Main Ingredients for Preparing Eggs with Avocado:

Eggs with Avocado

 

  • ½ cup of sliced mushrooms
  • ½ teaspoon of ground black pepper
  • 1 cup of roughly chopped arugula
  • 2 large avocados
  • ¼ cup of pomegranate seeds
  • 6 large eggs
  • 1 cup of diced tomatoes (medium-sized cubes)
  • ½ teaspoon of salt (adjust to taste)
  • 2 tablespoons of sunflower oil
  • Sliced bread (or soft toast)

How to Prepare Eggs with Avocado:

  1. First, wash the tomatoes thoroughly and cut them into medium-sized cubes. Cut the avocado in half lengthwise using a sharp knife, remove the pit, and set the halves aside. Scoop out the flesh of each avocado half with a spoon, and repeat this process with the second avocado.

  2. In a wide, deep bowl, mash the avocado flesh with a fork and set it aside. Now, prepare the poached eggs by bringing two cups of water and some salt to a boil in a deep pot over medium heat. Add two eggs and cook them for 5 minutes until fully set. Remove the eggs and place them in a small dish.

  3. Next, boil the remaining 4 eggs in a medium-sized pot with 4 cups of water, adding salt and a bit of vinegar. Let the water boil, then add the eggs, cooking them for about 3 minutes.
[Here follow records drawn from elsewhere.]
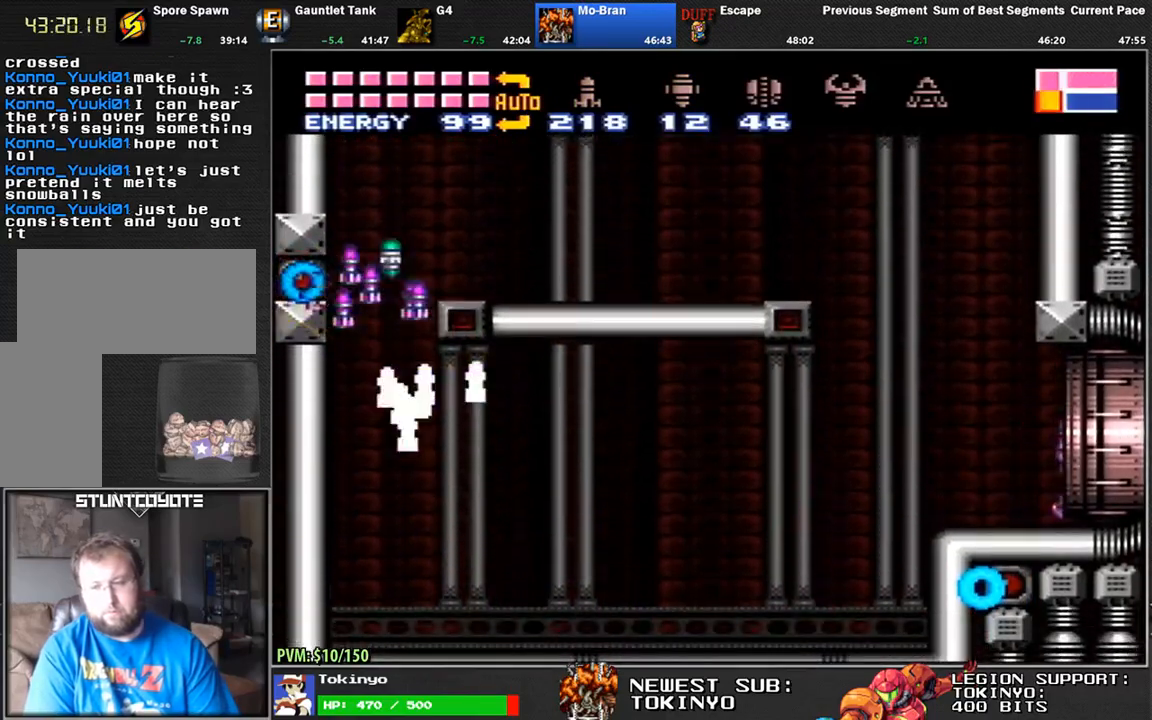
{"dt_ms": 500, "buttons": ["DPAD_RIGHT"], "events": [[150, "DPAD_RIGHT", "up"], [367, "DPAD_RIGHT", "down"]]}
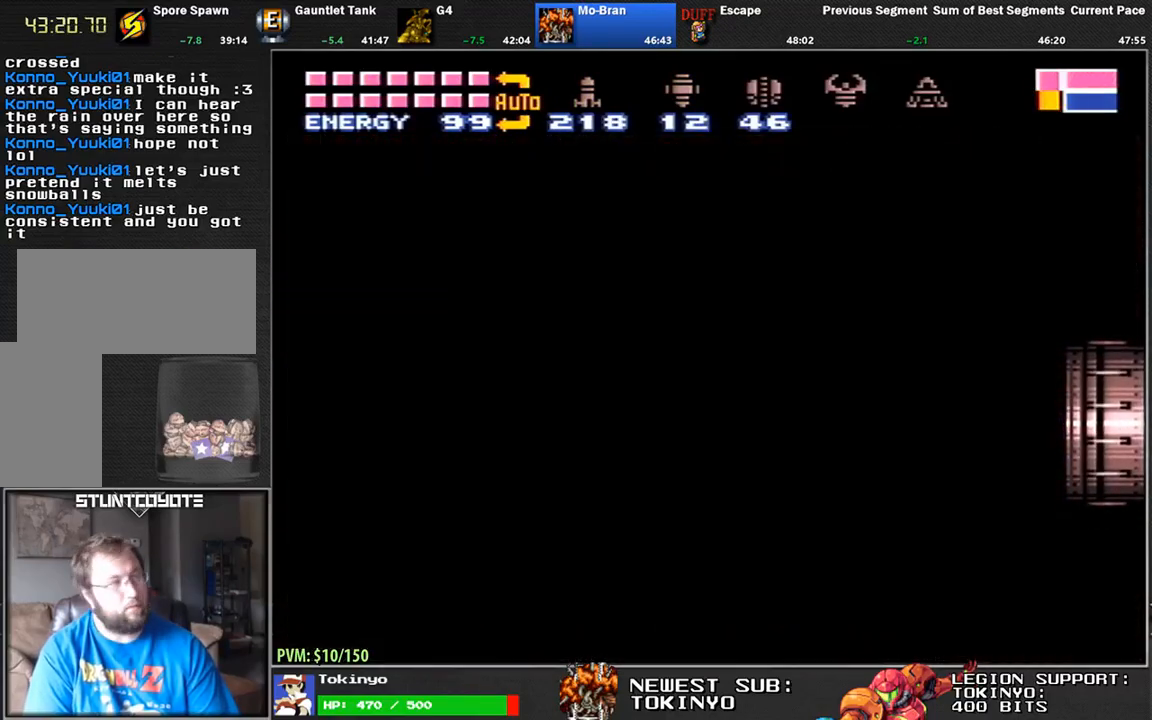
{"dt_ms": 500, "buttons": ["DPAD_RIGHT"], "events": []}
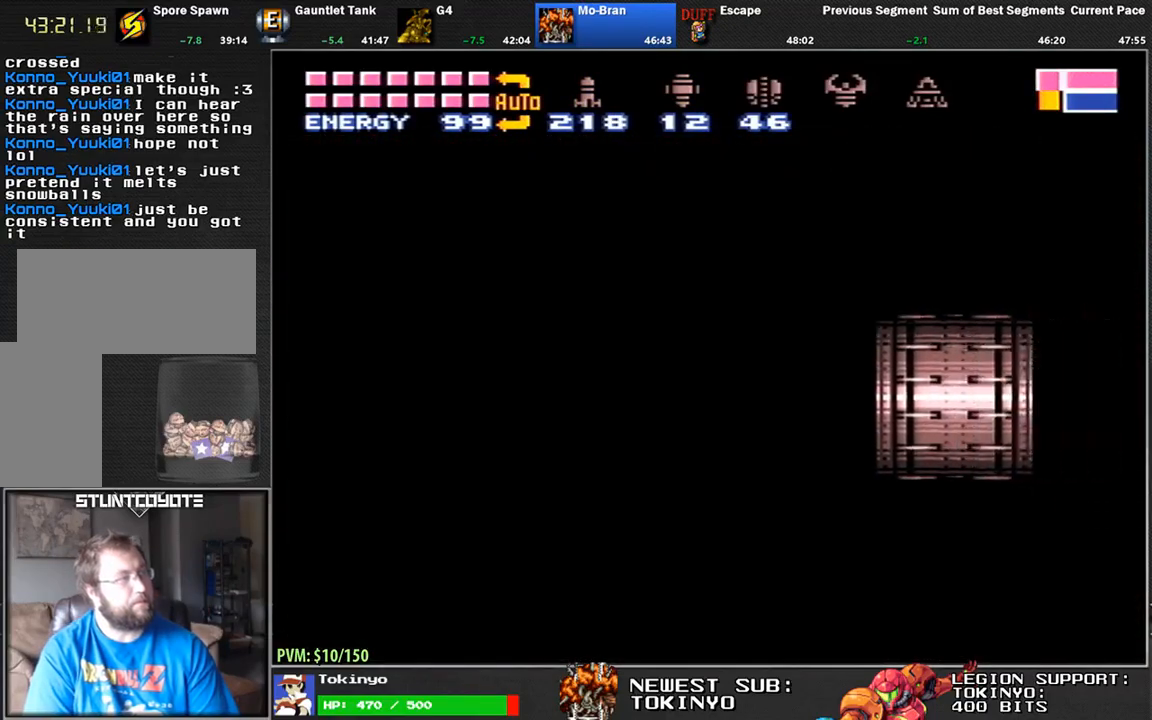
{"dt_ms": 500, "buttons": ["DPAD_RIGHT"], "events": []}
Remove them and set them in another dish.

  4. In a heavy-bottomed pan, heat sunflower oil over medium heat. Once hot, add the sliced mushrooms and ground black pepper. Stir with a wooden spoon until the mushrooms soften and release their water, which should evaporate. Turn off the heat and set the mushrooms aside.

  5. Now, slice the 4 boiled eggs in half lengthwise. Place the mashed avocado in a piping bag fitted with a decorating nozzle. Arrange the arugula on a serving plate and place the halved eggs on top. Pipe some mashed avocado onto the eggs and scatter the diced tomatoes over the plate.

  6. Place the sliced bread or toast on the plate, spread more mashed avocado on top, and carefully place the poached eggs on the bread using a wide spoon.

  7. Finally, garnish the dish with the cooked mushroom slices and pomegranate seeds, and serve immediately.

Enjoy your flavorful and nutritious eggs with avocado!